## BEGIN Supplied text

I like to keep a journal of my travels with notes and musings, small sketches, mileage, and even sometimes the label from that chocolate shop in Paris which I never can remember.  These travel journals are always fun to revisit later, long after my memories have faded and gotten fuzzy.  They instantly transport me back to the place and time, allowing me to experience the trip all over again.  They’re, of course, nothing so monumental as the Lewis and Clark journals, but they work for me.

Sun breaking through the clouds over Arkansas, sketch, Kit Miracle

After months of planning and preparation, making reservations at the big stops (didn’t realize it was the Grand Canyon’s 100th anniversary until afterwards), we lit out on June 2nd, a day earlier than planned.  We were concerned about the flooding in the Midwest and decided to skirt along the Mississippi to Arkansas and then take the southwestern route to Texas.

Flooded Arkansas River in Little Rock, sketch Kit Miracle

Fortunately, the only flooding we saw on the way out was the Arkansas River in Little Rock but that didn’t affect the drive.

Driving west on 87, sketch, Kit Miracle

After we picked up the granddaughter, we headed west through the Texas hill country (beautiful), to the flatter and dryer areas of west Texas.  Just a delight to be on the road again, away from the daily maintenance of the homestead.

Longhorns resting in shade (from memory), sketch, Kit Miracle

Abandoned House, Texas sketch, Kit Miracle

We negotiated miles of roadwork through the oil fields of west Texas and New Mexico to land at our first national park, Carlsbad Caverns.  My husband and granddaughter had never been in a cave, and even though I have, this was a truly fascinating experience.  The vistas outside were gorgeous, and inside the cave was even more so.  We elected to take the elevator down (700+ feet) rather than walk.  The National Park Service has done such a wonderful job of making this site accessible and interesting.  We took a self-guided tour of the great room which still took an hour and a half. Although many other areas remained to be viewed, that was enough for us.  We didn’t stay for the bat exodus at sundown  either.  Just too tired and road-weary and ready for a meal and bed.

Carlsbad Caverns, New Mexico, sketch, Kit Miracle

Carlsbad Caverns, New Mexico, sketch, Kit Miracle

Carlsbad is probably typical of any town in the oil field area with lots of traffic, overpriced rooms, and not much scenery.  As we were waiting at a restaurant for dinner, we spoke with a lady who was a local who said it was always this way during boom times.  People renting a room in their homes for $1200 or more.  And getting it.

Sample sketchbook – journal with alien streetlight, sketch, Kit Miracle

Our stop the next morning heading north was Roswell, NM.  You have to stop if you’re in the area as it’s not exactly on the way to anywhere.  We visited the alien museum built in a former movie house.  It was pretty much as I expected.  A mix of history, facts and lots of speculation.  (I hesitate to use the term cheesy but you get the idea.)  Of course, had to buy the T-shirts and trinkets as I don’t expect to get down this way again.  The whole town has gone alien nuts; even the streetlamps are painted as aliens.  The annual UFO festival this year is July 5-7, 2019.  I expect it will be a sight.

Butte, New Mexico, sketch, Kit Miracle

We continued on down the road towards Gallup where we spent the night.  My granddaughter’s major requirement for a hotel was a pool (she’s nine).  After a quick stop in the morning at Walmart, we stocked up on food for our stay at the Grand Canyon.

## END Supplied text

> _Written tasks_
- 1) Translate this sentence from the road trip journal into Spanish: "We elected to take the elevator down (700+ feet) rather than walk."
- 2) According to the road trip journal, how long did the self-guided tour of the great room at Carlsbad Caverns take?
- 3) Reproduce word for word the part of the road trip journal that opens with the words containing "Longhorns resting in" and closes with "meal and bed.".

## BEGIN Material shown

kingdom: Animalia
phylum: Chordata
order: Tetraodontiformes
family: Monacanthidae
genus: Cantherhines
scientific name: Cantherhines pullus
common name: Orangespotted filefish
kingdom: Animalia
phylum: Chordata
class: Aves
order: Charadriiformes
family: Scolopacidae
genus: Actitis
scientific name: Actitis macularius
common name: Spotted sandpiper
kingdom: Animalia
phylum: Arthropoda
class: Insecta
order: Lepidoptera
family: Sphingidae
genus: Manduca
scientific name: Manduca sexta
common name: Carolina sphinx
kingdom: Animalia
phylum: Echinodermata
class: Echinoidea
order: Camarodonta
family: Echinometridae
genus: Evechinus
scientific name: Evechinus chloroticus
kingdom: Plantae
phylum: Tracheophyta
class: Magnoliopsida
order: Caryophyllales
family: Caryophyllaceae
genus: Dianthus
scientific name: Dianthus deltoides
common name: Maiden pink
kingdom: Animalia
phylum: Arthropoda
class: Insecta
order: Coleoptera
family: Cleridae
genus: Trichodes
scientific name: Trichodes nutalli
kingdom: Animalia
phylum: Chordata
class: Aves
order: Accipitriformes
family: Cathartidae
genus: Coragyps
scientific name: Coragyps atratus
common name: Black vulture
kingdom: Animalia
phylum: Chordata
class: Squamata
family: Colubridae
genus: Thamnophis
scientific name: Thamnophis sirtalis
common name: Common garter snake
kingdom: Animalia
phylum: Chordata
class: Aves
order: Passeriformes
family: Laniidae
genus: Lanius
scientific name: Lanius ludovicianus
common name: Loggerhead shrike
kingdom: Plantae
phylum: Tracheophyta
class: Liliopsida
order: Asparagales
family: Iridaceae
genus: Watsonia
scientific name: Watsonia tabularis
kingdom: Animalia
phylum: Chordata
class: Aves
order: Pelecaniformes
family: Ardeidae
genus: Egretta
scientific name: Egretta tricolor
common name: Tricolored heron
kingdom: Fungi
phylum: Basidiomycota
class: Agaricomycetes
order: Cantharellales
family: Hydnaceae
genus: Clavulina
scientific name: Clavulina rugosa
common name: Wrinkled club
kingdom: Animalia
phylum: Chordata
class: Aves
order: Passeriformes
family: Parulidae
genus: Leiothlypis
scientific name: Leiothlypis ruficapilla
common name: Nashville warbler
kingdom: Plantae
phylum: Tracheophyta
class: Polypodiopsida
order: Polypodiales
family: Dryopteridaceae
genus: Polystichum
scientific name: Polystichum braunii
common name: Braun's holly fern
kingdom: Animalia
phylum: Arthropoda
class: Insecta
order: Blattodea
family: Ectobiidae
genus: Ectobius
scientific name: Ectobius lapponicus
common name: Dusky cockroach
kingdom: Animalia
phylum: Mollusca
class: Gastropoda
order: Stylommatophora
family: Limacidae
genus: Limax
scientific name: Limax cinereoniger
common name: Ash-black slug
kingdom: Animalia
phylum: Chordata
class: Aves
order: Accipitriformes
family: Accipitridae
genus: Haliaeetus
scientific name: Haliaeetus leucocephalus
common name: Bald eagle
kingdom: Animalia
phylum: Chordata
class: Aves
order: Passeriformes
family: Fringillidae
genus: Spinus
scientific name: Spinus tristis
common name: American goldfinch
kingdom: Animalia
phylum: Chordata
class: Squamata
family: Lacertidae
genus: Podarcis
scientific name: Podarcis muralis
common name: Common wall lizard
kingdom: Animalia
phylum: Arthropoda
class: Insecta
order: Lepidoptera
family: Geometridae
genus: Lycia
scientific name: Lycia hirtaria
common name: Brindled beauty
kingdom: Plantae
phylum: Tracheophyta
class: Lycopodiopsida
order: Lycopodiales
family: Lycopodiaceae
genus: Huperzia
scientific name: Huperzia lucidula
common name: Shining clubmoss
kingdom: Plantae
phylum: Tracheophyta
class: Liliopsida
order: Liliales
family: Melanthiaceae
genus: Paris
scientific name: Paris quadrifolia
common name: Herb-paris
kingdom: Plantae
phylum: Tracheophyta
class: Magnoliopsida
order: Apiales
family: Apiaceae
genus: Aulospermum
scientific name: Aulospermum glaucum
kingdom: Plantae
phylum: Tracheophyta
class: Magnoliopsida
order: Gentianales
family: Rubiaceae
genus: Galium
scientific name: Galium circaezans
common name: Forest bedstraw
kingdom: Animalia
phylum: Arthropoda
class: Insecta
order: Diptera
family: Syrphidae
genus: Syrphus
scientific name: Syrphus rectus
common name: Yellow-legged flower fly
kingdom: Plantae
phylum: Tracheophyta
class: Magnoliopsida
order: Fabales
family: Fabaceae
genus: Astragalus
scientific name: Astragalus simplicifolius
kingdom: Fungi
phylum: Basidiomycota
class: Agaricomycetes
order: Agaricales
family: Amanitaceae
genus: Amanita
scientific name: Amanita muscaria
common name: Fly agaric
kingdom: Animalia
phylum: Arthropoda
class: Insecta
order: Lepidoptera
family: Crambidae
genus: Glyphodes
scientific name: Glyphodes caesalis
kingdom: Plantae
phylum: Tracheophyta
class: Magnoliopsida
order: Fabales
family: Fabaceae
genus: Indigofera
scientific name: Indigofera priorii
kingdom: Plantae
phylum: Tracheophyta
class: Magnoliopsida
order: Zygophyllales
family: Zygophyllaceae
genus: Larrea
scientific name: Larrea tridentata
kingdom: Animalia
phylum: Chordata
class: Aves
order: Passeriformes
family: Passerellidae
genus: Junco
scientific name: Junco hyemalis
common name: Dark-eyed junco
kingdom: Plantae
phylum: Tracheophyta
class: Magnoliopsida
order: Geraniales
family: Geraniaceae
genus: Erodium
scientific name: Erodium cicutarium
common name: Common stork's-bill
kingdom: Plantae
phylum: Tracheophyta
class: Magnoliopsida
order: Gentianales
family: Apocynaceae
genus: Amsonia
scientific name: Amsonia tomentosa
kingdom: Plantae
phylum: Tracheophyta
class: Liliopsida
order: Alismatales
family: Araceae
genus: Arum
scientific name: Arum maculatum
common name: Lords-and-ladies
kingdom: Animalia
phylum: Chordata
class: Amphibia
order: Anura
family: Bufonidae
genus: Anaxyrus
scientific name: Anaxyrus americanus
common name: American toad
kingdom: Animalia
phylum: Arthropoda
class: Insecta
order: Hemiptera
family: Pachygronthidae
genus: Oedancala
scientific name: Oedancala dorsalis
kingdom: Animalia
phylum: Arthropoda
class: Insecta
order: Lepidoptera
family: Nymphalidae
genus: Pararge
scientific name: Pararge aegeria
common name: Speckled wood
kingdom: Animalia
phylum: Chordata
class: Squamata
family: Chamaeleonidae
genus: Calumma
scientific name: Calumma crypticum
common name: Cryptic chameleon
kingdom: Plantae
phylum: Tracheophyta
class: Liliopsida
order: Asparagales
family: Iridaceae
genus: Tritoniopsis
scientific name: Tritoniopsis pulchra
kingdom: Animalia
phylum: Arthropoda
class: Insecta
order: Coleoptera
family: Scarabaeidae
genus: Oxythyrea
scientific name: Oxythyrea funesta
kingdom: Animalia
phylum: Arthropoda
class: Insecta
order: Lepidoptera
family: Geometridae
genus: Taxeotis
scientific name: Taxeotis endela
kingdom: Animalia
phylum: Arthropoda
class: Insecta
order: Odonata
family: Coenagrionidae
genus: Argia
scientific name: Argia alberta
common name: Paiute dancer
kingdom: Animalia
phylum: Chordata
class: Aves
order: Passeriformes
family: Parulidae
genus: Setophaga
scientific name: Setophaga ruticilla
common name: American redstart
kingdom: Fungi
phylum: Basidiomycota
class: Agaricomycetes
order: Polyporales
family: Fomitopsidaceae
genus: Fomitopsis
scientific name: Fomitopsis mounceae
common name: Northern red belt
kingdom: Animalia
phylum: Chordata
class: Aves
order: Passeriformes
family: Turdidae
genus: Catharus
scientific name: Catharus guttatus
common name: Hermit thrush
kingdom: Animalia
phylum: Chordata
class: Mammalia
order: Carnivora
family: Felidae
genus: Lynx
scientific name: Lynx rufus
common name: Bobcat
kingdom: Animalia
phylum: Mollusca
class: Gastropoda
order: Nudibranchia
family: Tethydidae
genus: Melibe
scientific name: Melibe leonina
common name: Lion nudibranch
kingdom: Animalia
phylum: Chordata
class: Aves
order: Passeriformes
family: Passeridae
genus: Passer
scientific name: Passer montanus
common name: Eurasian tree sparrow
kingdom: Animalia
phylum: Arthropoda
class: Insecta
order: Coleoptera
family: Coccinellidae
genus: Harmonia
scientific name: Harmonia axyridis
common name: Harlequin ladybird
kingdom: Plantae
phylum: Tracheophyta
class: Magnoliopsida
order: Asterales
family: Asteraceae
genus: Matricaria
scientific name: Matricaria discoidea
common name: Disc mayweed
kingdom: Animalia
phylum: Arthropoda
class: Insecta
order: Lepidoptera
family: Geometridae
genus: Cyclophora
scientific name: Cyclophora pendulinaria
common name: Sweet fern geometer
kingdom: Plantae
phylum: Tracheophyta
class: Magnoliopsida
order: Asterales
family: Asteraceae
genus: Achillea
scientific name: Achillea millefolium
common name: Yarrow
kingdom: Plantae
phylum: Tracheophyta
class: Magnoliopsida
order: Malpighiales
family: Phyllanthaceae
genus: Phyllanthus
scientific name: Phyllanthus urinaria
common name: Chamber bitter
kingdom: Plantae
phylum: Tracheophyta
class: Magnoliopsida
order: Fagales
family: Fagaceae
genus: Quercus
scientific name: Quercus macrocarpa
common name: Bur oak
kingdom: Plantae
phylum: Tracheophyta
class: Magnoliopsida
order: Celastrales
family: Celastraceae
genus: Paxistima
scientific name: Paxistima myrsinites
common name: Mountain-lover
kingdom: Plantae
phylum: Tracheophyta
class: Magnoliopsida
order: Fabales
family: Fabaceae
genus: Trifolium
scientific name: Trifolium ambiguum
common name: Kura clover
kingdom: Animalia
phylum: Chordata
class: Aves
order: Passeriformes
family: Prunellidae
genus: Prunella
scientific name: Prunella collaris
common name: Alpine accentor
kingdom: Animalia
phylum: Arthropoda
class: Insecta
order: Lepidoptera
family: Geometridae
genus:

## END Material shown

> _Answers by task_
- 1) Decidimos bajar en el ascensor (más de 700 pies) en lugar de caminar.

- 2) An hour and a half.

- 3)
Longhorns resting in shade (from memory), sketch, Kit Miracle

Abandoned House, Texas sketch, Kit Miracle

We negotiated miles of roadwork through the oil fields of west Texas and New Mexico to land at our first national park, Carlsbad Caverns.  My husband and granddaughter had never been in a cave, and even though I have, this was a truly fascinating experience.  The vistas outside were gorgeous, and inside the cave was even more so.  We elected to take the elevator down (700+ feet) rather than walk.  The National Park Service has done such a wonderful job of making this site accessible and interesting.  We took a self-guided tour of the great room which still took an hour and a half. Although many other areas remained to be viewed, that was enough for us.  We didn’t stay for the bat exodus at sundown  either.  Just too tired and road-weary and ready for a meal and bed.